TASK GOAL
Please copy each line below that contains the word "thumb".

(Stored data entries)
_ _ _ _ _

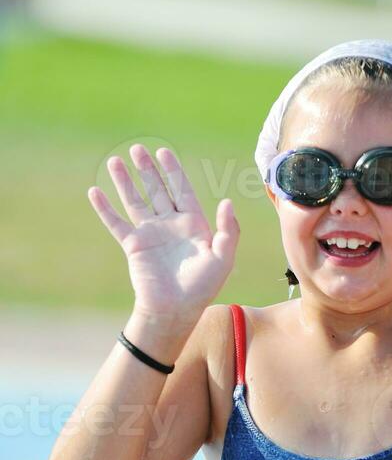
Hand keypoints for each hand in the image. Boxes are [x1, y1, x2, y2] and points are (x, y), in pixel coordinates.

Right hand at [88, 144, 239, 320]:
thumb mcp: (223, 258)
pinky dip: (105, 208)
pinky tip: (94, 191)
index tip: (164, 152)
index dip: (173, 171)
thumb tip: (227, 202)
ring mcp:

_ _ _ _ _

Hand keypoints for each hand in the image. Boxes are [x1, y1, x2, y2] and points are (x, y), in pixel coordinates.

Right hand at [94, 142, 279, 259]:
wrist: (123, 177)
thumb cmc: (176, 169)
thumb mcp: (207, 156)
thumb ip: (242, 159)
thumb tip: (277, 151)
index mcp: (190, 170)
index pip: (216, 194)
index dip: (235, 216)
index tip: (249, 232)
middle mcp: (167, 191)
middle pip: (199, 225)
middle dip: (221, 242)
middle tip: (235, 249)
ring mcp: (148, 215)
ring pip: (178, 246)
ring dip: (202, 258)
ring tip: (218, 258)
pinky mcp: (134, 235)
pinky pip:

_ _ _ _ _

TASK RESULT
thumb mcp: (223, 258)
thumb tip: (227, 202)
thumb cmc: (176, 169)
thumb mcp: (207, 156)
thumb ip: (242, 159)
thumb tip: (277, 151)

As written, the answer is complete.